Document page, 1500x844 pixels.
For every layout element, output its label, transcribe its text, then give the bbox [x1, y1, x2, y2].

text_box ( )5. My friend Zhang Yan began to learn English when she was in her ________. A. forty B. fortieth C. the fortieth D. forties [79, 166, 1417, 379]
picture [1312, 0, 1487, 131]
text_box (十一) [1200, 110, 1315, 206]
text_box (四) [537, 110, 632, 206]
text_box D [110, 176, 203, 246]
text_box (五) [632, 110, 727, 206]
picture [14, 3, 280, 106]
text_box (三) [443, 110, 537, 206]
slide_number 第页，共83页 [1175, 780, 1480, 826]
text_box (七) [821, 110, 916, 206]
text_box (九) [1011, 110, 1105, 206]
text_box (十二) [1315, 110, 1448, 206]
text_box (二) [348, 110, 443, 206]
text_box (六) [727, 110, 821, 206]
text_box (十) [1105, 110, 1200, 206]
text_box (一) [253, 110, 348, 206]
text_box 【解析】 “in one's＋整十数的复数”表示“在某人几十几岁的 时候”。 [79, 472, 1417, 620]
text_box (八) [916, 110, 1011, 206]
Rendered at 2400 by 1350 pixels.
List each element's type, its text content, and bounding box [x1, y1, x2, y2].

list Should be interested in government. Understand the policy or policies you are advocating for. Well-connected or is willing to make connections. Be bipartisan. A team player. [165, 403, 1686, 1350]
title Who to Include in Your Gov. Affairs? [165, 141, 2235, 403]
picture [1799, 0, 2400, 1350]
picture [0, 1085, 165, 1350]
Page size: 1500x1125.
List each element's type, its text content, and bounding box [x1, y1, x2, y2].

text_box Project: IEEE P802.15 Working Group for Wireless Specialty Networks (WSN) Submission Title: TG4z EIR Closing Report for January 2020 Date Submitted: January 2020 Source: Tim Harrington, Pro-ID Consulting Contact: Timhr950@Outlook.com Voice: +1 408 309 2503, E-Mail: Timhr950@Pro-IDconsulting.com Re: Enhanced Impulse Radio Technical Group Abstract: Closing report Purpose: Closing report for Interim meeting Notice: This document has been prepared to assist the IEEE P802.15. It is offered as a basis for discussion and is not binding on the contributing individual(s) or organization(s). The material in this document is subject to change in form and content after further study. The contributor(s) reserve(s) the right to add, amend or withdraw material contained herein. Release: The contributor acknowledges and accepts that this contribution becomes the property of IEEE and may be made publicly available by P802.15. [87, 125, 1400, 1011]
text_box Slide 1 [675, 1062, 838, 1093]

■ ■ ■

Extract the complete listing verbatim.

Document page, 1500x844 pixels.
For every layout element, output its label, transcribe its text, then give the bbox [x1, y1, x2, y2].

text_box ( )5. My friend Zhang Yan began to learn English when she was in her ________. A. forty B. fortieth C. the fortieth D. forties [79, 166, 1417, 379]
picture [1312, 0, 1487, 131]
text_box (十一) [1200, 110, 1315, 206]
text_box (四) [537, 110, 632, 206]
text_box D [110, 176, 203, 246]
text_box (五) [632, 110, 727, 206]
picture [14, 3, 280, 106]
text_box (三) [443, 110, 537, 206]
slide_number 第页，共83页 [1175, 780, 1480, 826]
text_box (七) [821, 110, 916, 206]
text_box (九) [1011, 110, 1105, 206]
text_box (十二) [1315, 110, 1448, 206]
text_box (二) [348, 110, 443, 206]
text_box (六) [727, 110, 821, 206]
text_box (十) [1105, 110, 1200, 206]
text_box (一) [253, 110, 348, 206]
text_box 【解析】 “in one's＋整十数的复数”表示“在某人几十几岁的 时候”。 [79, 472, 1417, 620]
text_box (八) [916, 110, 1011, 206]
Rendered at 2400 by 1350 pixels.
List each element's type, its text content, and bounding box [x1, y1, x2, y2].

list Should be interested in government. Understand the policy or policies you are advocating for. Well-connected or is willing to make connections. Be bipartisan. A team player. [165, 403, 1686, 1350]
title Who to Include in Your Gov. Affairs? [165, 141, 2235, 403]
picture [1799, 0, 2400, 1350]
picture [0, 1085, 165, 1350]
Page size: 1500x1125.
List each element's type, its text content, and bounding box [x1, y1, x2, y2].

text_box Project: IEEE P802.15 Working Group for Wireless Specialty Networks (WSN) Submission Title: TG4z EIR Closing Report for January 2020 Date Submitted: January 2020 Source: Tim Harrington, Pro-ID Consulting Contact: Timhr950@Outlook.com Voice: +1 408 309 2503, E-Mail: Timhr950@Pro-IDconsulting.com Re: Enhanced Impulse Radio Technical Group Abstract: Closing report Purpose: Closing report for Interim meeting Notice: This document has been prepared to assist the IEEE P802.15. It is offered as a basis for discussion and is not binding on the contributing individual(s) or organization(s). The material in this document is subject to change in form and content after further study. The contributor(s) reserve(s) the right to add, amend or withdraw material contained herein. Release: The contributor acknowledges and accepts that this contribution becomes the property of IEEE and may be made publicly available by P802.15. [87, 125, 1400, 1011]
text_box Slide 1 [675, 1062, 838, 1093]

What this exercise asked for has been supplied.